Accusata di aver raccolto informazioni dalla localizzazione utenti senza il loro consenso, Google pagherà 391,5 milioni di dollari per mettere fine alla vicenda, che ha coinvolto 40 stati Usa. Ad annunciare l’accordo, il procuratore generale dell’Oregon, Ellen Rosenblum, che si è occupato del caso insieme al procuratore generale del Nebraska, Doug Peterson.
Si tratta del più grande accordo sulla riservatezza dei consumatori mai condotto da un gruppo di procuratori generali, secondo quanto riferito dagli inquirenti americani. Anche quando gli utenti pensavano di aver disattivato la localizzazione utenti nelle impostazioni del proprio account, secondo l’accusa, Google avrebbe continuato a raccogliere informazioni sulla loro ubicazione. L’accordo richiede che Google, a partire dal 2023, sia più trasparente con gli utenti e fornisca informazioni più chiare sul tracciamento della posizione.
«In coerenza con i miglioramenti che abbiamo apportato negli ultimi anni, abbiamo risolto questa indagine basata su policy di prodotto obsolete che abbiamo modificato anni fa» ha dichiarato il portavoce di Google, Josè Castaneda. La società ha fatto sapere che «farà aggiornamenti nei prossimi mesi per fornire controlli e trasparenza ancora maggiori sui dati sulla posizione». Questi aggiornamenti includono anche procedure semplificate per l’eliminazione dei dati sulla posizione dei vari utenti dei servizi di Google.
«Per anni Google ha dato la priorità al profitto rispetto alla privacy dei propri utenti – ha dichiarato il procuratore Rosenblum -. Sono stati furbi e ingannevoli. I consumatori pensavano di aver disattivato le funzioni di tracciamento della posizione su Google, ma la società ha continuato a registrare segretamente i loro movimenti e a utilizzare tali informazioni per gli inserzionisti».
Il procuratore generale del Connecticut, William Tong, ha parlato di «vittoria storica per i consumatori. I dati sulla posizione sono tra le informazioni personali più sensibili e preziose raccolte da Google e ci sono tanti motivi per cui un consumatore può rinunciare al tracciamento».
La vicenda sulla localizzazione utenti era stata sollevata nel 2018 da un’inchiesta dell’Associated Press dopo aver scoperto che Google aveva continuato a tracciare i dati sulla posizione delle persone anche dopo che queste avevano rinunciato al tracciamento, disabilitando la funzione “cronologia delle posizioni”.

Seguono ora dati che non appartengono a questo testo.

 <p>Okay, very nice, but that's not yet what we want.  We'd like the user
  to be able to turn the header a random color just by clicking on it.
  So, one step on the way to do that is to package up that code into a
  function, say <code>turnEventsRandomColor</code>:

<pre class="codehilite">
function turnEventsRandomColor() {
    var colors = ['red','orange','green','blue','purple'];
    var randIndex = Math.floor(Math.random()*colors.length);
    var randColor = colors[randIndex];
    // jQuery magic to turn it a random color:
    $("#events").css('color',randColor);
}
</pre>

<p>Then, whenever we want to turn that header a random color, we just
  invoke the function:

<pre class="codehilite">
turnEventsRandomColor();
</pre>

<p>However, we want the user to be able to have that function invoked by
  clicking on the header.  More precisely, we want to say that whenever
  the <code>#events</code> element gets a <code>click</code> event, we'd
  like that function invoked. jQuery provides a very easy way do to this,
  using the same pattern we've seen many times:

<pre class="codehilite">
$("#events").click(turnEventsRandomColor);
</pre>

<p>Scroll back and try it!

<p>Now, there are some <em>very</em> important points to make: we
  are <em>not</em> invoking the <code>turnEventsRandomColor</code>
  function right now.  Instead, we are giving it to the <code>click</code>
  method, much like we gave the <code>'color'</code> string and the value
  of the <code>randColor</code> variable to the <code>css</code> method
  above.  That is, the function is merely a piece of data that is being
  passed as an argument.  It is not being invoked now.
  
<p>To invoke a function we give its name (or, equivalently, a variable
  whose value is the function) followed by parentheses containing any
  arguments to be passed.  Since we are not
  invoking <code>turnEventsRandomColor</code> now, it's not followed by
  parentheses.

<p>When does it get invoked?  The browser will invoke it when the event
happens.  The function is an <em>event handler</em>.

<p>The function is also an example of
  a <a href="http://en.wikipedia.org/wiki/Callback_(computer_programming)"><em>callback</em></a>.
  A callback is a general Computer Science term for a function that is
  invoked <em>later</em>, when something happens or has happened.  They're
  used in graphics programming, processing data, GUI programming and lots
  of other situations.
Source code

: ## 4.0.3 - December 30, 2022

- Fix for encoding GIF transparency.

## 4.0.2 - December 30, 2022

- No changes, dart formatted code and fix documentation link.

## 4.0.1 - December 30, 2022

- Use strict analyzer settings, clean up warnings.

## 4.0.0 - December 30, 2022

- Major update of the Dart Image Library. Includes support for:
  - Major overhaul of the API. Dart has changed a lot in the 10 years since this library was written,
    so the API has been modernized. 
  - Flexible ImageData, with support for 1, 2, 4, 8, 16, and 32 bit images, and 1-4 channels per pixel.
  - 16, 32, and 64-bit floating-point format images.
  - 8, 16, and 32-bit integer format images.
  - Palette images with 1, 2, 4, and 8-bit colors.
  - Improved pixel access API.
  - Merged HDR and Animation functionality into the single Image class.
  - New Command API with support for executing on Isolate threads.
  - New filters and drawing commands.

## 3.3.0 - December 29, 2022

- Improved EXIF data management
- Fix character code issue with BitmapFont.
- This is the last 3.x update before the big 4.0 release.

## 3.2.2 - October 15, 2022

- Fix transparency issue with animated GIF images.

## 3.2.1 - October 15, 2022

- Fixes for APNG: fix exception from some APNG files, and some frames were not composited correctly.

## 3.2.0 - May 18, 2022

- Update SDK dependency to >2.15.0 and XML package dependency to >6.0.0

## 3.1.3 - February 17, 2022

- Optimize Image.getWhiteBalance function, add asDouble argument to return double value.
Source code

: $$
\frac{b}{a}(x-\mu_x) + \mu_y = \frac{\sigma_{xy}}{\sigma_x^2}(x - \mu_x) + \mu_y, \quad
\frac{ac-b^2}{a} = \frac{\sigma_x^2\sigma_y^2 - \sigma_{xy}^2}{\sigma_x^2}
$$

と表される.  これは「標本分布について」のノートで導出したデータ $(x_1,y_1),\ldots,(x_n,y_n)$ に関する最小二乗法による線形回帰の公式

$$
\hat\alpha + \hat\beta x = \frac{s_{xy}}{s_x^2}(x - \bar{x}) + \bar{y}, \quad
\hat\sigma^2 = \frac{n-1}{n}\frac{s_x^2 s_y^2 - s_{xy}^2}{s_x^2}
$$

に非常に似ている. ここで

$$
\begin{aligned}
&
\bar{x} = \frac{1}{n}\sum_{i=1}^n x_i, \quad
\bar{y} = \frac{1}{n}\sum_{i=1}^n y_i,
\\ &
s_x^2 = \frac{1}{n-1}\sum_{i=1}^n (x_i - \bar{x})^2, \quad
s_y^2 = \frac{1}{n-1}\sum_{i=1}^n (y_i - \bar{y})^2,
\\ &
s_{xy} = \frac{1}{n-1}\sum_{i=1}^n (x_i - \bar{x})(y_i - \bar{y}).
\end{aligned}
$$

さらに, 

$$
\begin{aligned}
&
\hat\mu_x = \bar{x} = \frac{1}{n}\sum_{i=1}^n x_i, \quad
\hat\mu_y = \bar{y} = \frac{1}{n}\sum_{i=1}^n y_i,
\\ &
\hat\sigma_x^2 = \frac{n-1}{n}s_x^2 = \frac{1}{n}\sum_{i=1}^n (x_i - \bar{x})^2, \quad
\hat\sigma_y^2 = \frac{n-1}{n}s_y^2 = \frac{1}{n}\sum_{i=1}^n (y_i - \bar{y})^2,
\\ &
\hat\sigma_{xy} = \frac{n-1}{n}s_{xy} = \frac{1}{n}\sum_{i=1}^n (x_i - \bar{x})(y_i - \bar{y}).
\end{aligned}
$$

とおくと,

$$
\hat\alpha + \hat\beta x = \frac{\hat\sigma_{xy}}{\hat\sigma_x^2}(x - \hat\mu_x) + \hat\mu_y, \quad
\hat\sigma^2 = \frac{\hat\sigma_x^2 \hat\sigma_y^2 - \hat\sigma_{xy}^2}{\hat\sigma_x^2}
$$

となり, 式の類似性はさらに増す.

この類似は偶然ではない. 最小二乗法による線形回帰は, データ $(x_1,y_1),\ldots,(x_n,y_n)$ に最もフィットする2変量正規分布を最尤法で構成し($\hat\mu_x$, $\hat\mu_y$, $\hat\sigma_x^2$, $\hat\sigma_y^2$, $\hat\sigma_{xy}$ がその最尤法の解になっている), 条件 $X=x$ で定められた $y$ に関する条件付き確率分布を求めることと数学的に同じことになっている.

Per Google non è la prima causa legata all’uso dei dati di localizzazione e altre sono attive. Il mese scorso, Google ha risolto una causa simile con l’Arizona e la società deve affrontare ulteriori azioni legali per il monitoraggio della posizione in corso in Texas, Indiana, nello stato di Washington e nel Distretto federale di Columbia. Anche in questo caso, i procuratori generali statali sostengono che Google stia utilizzando i dati sulla posizione per finalità legate alla raccolta pubblicitaria.

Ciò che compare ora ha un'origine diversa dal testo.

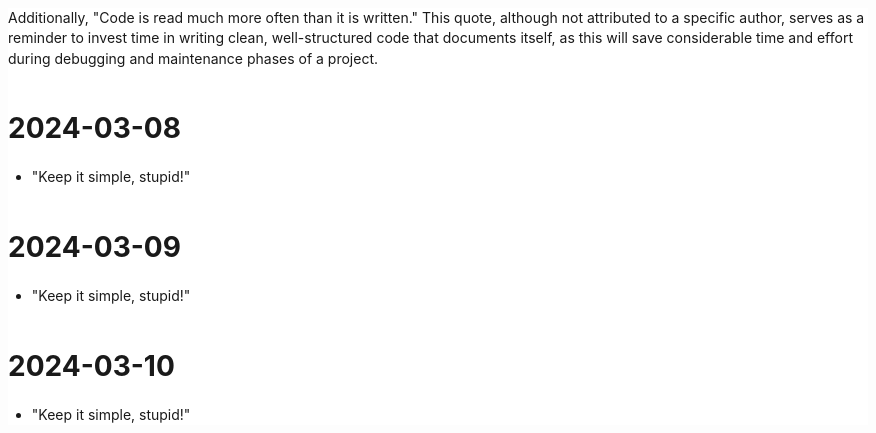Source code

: Additionally, "Code is read much more often than it is written." This quote, although not attributed to a specific author, serves as a reminder to invest time in writing clean, well-structured code that documents itself, as this will save considerable time and effort during debugging and maintenance phases of a project.

# 2024-03-08
- "Keep it simple, stupid!"

# 2024-03-09
- "Keep it simple, stupid!"

# 2024-03-10
- "Keep it simple, stupid!"
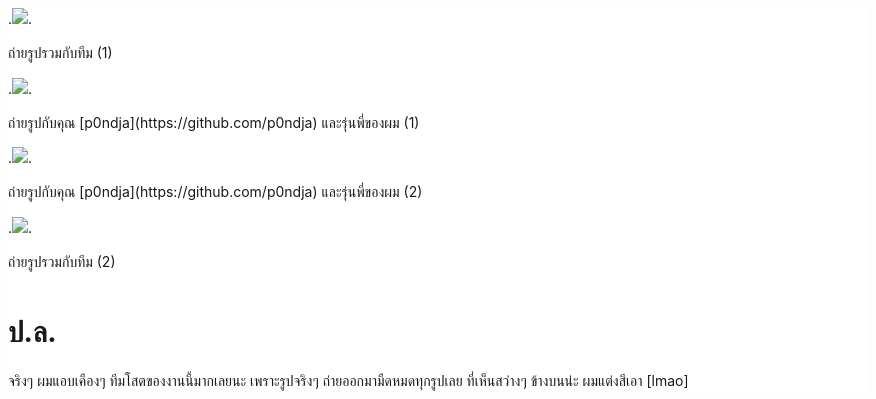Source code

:   .<img src="https://ksrc.suphakit.net/1662866532553/000003.jpg" width="60%" />.
  <p>ถ่ายรูปรวมกับทีม (1)</p>

  .<img src="https://ksrc.suphakit.net/1662866532553/000004.jpg" width="60%" />.
  <p>ถ่ายรูปกับคุณ [p0ndja](https://github.com/p0ndja) และรุ่นพี่ของผม (1)</p>

  .<img src="https://ksrc.suphakit.net/1662866532553/000005.jpg" width="60%" />.
  <p>ถ่ายรูปกับคุณ [p0ndja](https://github.com/p0ndja) และรุ่นพี่ของผม (2)</p>
  
  .<img src="https://ksrc.suphakit.net/1662866532553/000006.png" width="60%" />.
  <p>ถ่ายรูปรวมกับทีม (2)</p>
</center>

# ป.ล.
จริงๆ ผมแอบเคืองๆ ทีมโสตของงานนี้มากเลยนะ เพราะรูปจริงๆ ถ่ายออกมามืดหมดทุกรูปเลย ที่เห็นสว่างๆ ข้างบนน่ะ ผมแต่งสีเอา [lmao]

Tra le richieste contenute nelle cause, anche l’obbligo che Google renda noto l’algoritmo e i profitti collegati all’attività considerata illecita. Il rilevamento della posizione è uno degli strumenti più efficaci in mano alle aziende tecnologiche per vendere annunci digitali ai professionisti del marketing, che cercano di entrare in contatto con i consumatori nelle loro vicinanze. Nei primi sei mesi 2022, Google ha registrato un fatturato di 111 miliardi di dollari dalla pubblicità, più di qualsiasi altro venditore di annunci online.
Di qui la necessità di riequilibrare i rapporti tra i vari protagonisti della comunicazione, limitando la capacità di drenaggio delle risorse pubblicitarie dai vari Google, Facebook e altri social per ridare più spazio agli editori puri, che si trovano saccheggiate le loro risorse dai vari aggregatori per un pugno di centesimi quando va bene, a fronte di utili miliardari.
Se in America Google si è comportata in modo, diciamo, disinvolto, in Europa cosa accade? Cosa aspetta la Commissione europea a controllare e a riequilibrare la posizione di indiscussa posizione preminente dei vari Google & Co. a favore degli editori puri, sia per garantire la qualitàdell’informazione, vuoi per garantire il pluralismo delle voci?